> _What the task asks_:
Below are some records. Write out the line that contains "fruit bowl: present" and all lines after it, exactly, but not the pictures.

> _Dataset records_:

▼

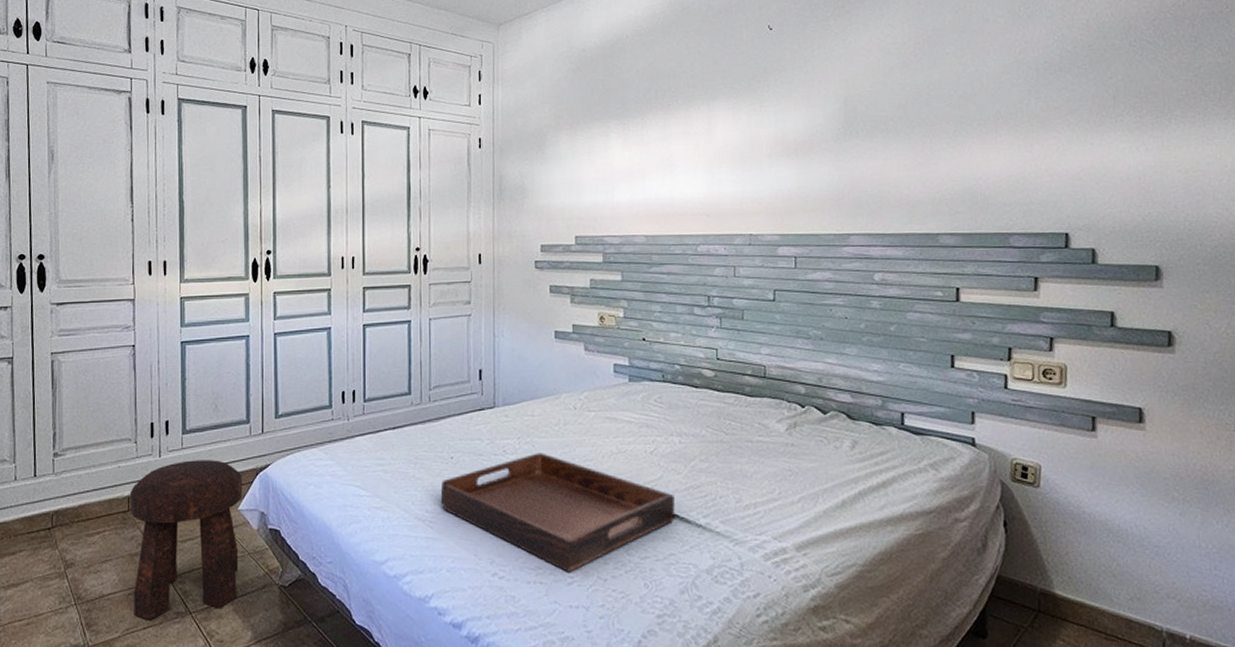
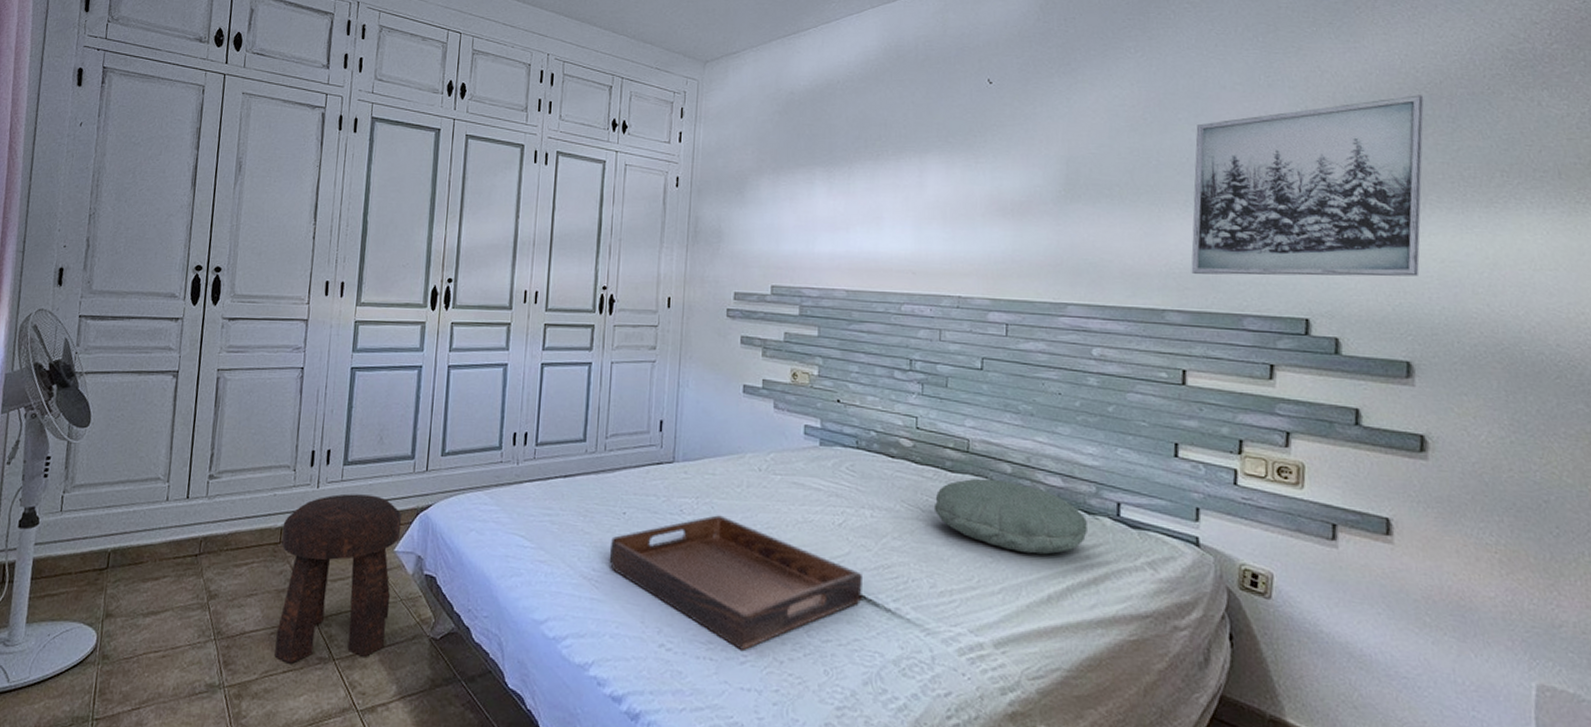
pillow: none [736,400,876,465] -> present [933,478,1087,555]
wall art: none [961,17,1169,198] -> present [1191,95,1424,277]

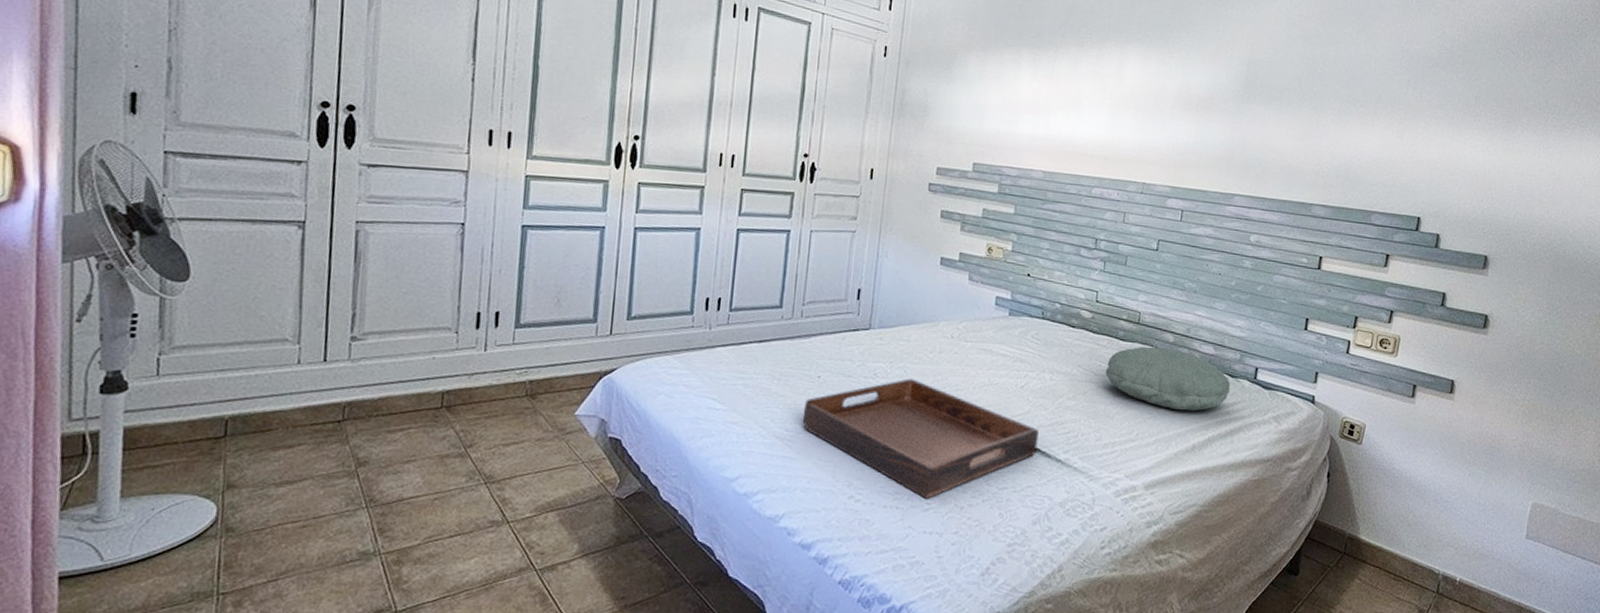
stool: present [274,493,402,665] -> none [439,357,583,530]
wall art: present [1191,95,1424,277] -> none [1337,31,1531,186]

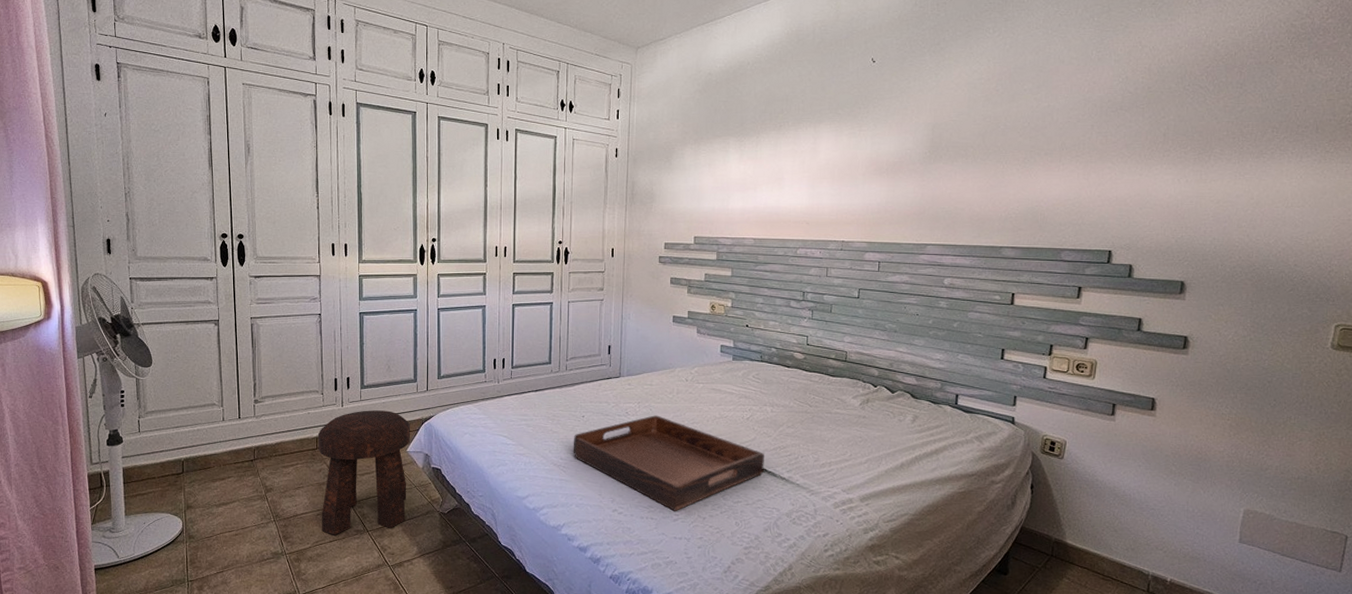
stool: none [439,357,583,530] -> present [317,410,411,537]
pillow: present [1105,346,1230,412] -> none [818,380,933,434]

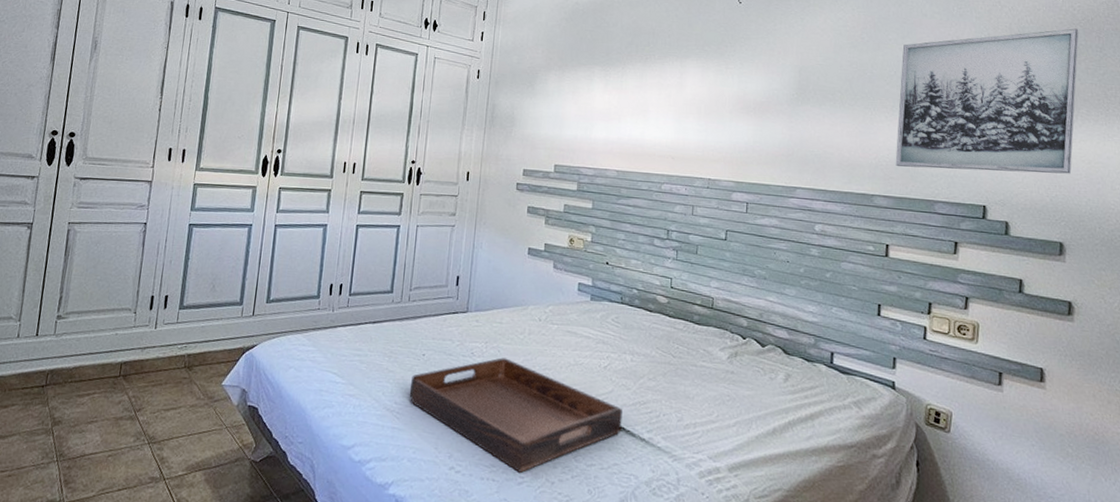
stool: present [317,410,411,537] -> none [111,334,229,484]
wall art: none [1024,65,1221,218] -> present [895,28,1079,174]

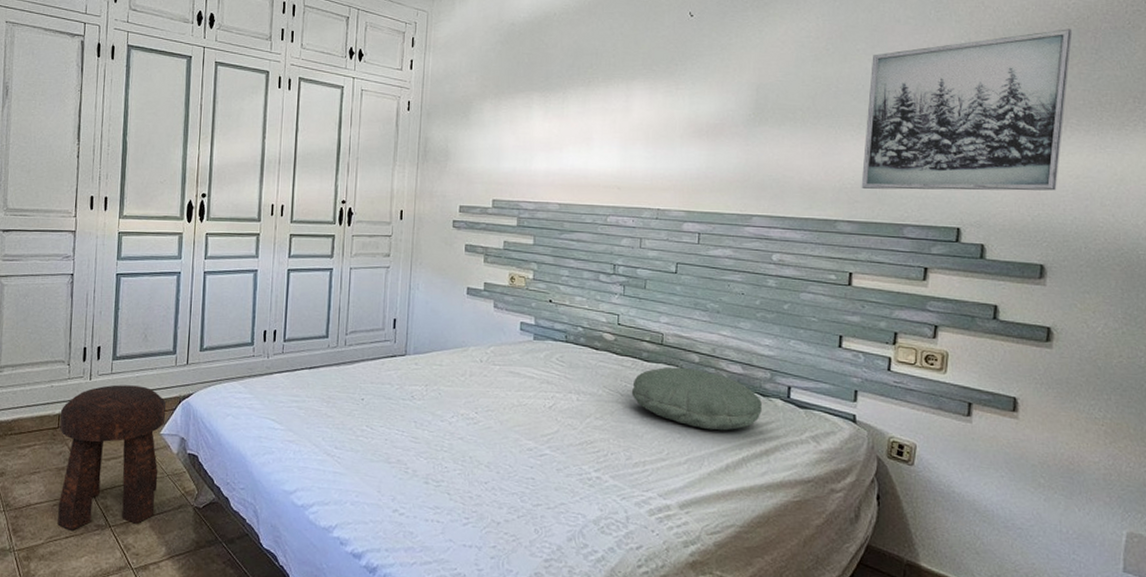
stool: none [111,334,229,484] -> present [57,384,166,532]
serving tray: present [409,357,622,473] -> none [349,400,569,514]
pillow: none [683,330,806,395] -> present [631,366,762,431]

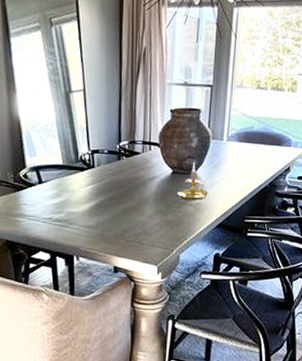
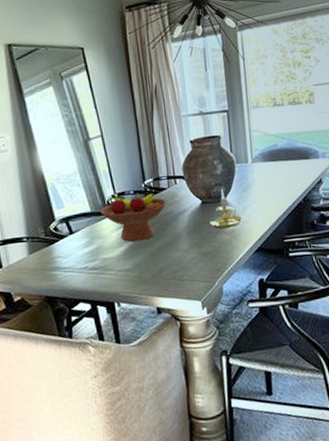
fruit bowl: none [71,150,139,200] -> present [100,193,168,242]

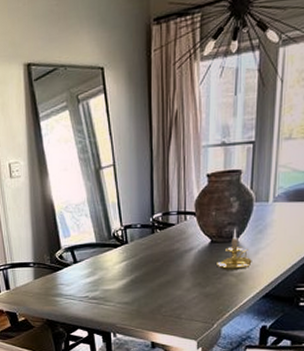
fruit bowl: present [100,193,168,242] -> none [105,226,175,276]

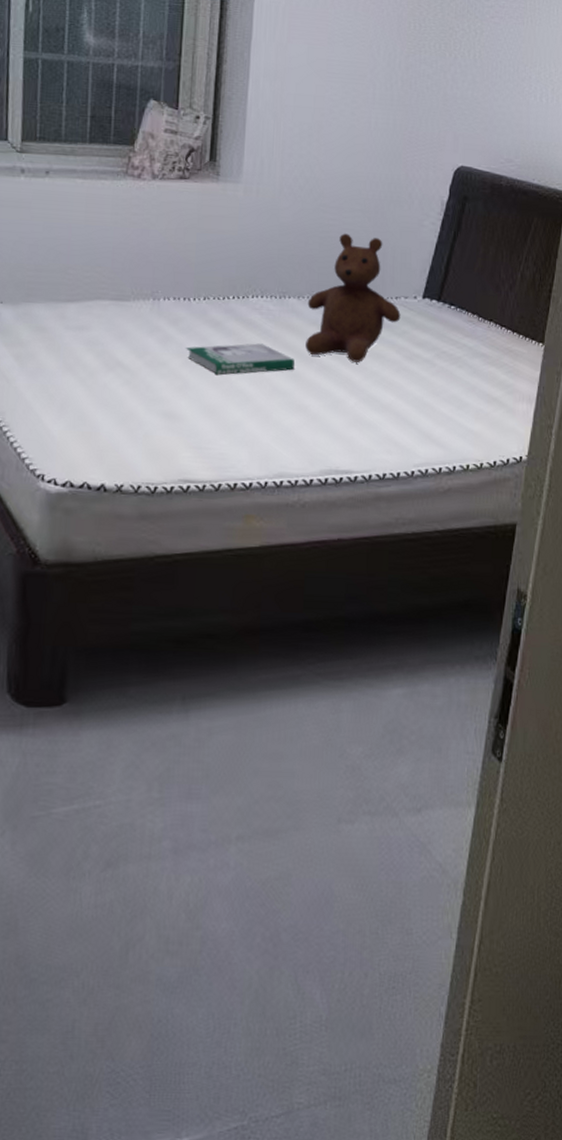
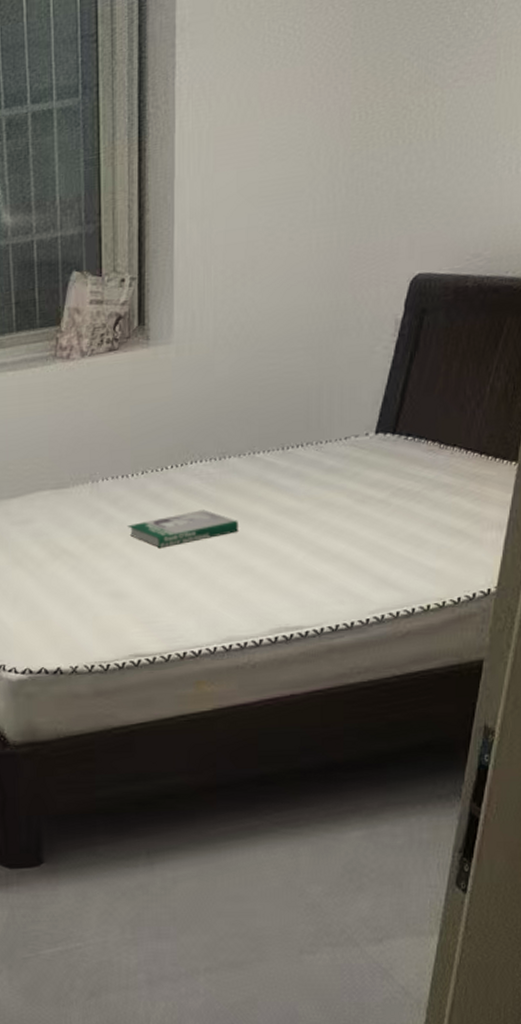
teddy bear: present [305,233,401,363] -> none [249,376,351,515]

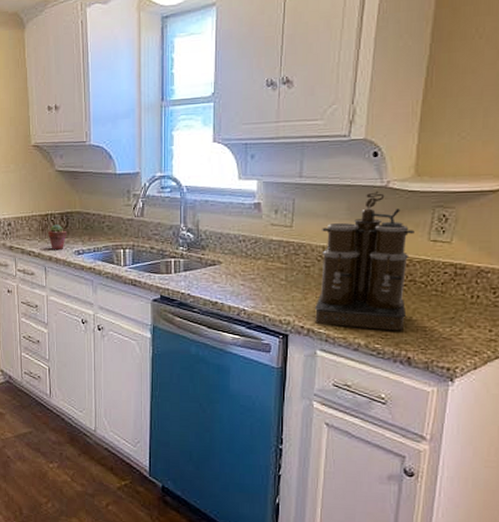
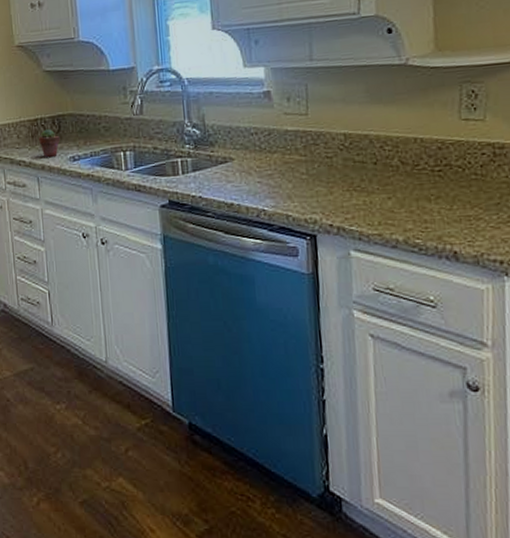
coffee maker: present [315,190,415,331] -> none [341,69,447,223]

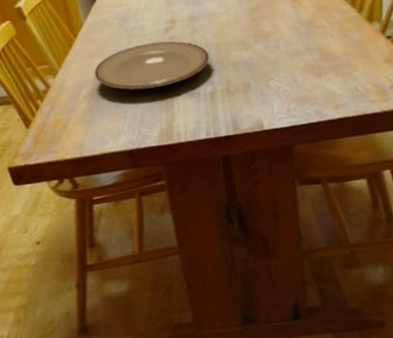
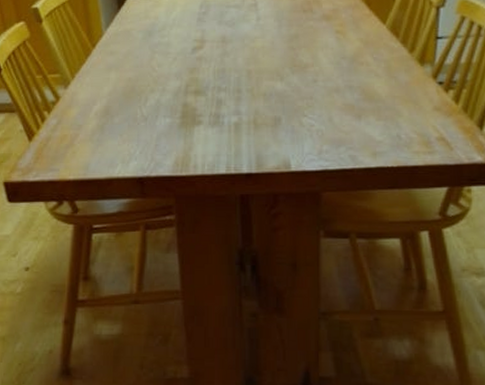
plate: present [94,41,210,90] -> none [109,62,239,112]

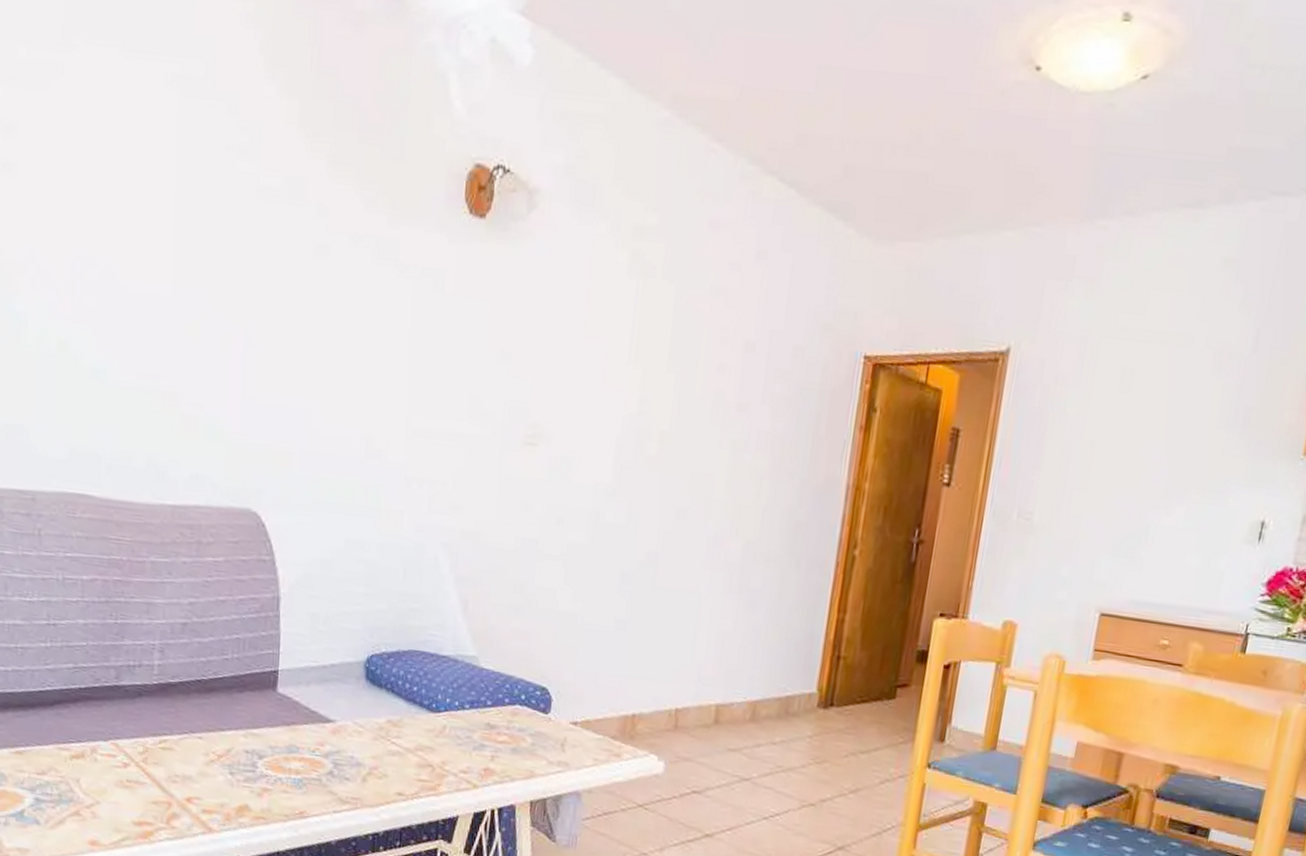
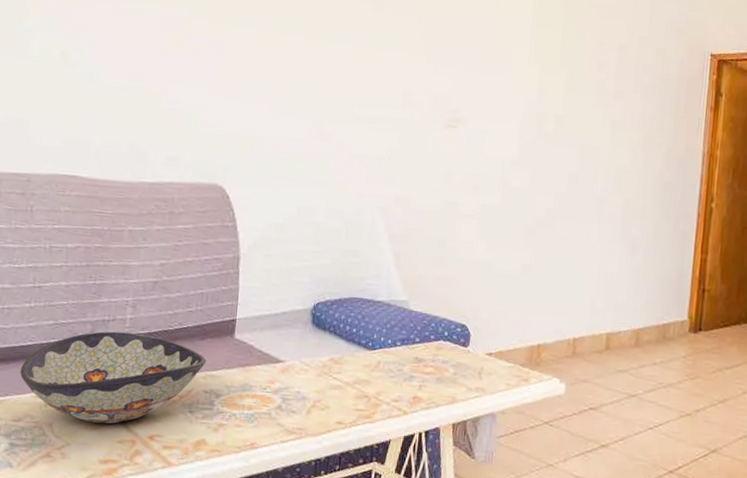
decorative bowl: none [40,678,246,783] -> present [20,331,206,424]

▲

> _Answer section_:
fruit bowl: present [100,193,168,242] -> none [105,226,175,276]

teddy bear: present [305,233,401,363] -> none [249,376,351,515]

coffee maker: present [315,190,415,331] -> none [341,69,447,223]

plate: present [94,41,210,90] -> none [109,62,239,112]

decorative bowl: none [40,678,246,783] -> present [20,331,206,424]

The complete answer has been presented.